* **What you should do**
A complete, exact copy of the data is the required answer.

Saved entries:
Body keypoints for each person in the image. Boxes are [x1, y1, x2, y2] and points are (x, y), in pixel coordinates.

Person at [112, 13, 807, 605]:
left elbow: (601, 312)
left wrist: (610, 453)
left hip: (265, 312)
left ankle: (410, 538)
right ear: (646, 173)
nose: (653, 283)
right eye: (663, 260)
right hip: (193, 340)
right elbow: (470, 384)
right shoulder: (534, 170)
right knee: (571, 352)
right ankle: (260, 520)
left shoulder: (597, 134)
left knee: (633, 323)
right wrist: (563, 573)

* **Output for this exercise**
Body keypoints for each person in the image. Boxes are [x1, y1, x2, y2] and points are (x, y), in pixel coordinates.

Person at [112, 13, 807, 605]:
left elbow: (601, 312)
left wrist: (610, 453)
left hip: (265, 312)
left ankle: (410, 538)
right ear: (646, 173)
nose: (653, 283)
right eye: (663, 260)
right hip: (193, 340)
right elbow: (470, 384)
right shoulder: (534, 170)
right knee: (571, 352)
right ankle: (260, 520)
left shoulder: (597, 134)
left knee: (633, 323)
right wrist: (563, 573)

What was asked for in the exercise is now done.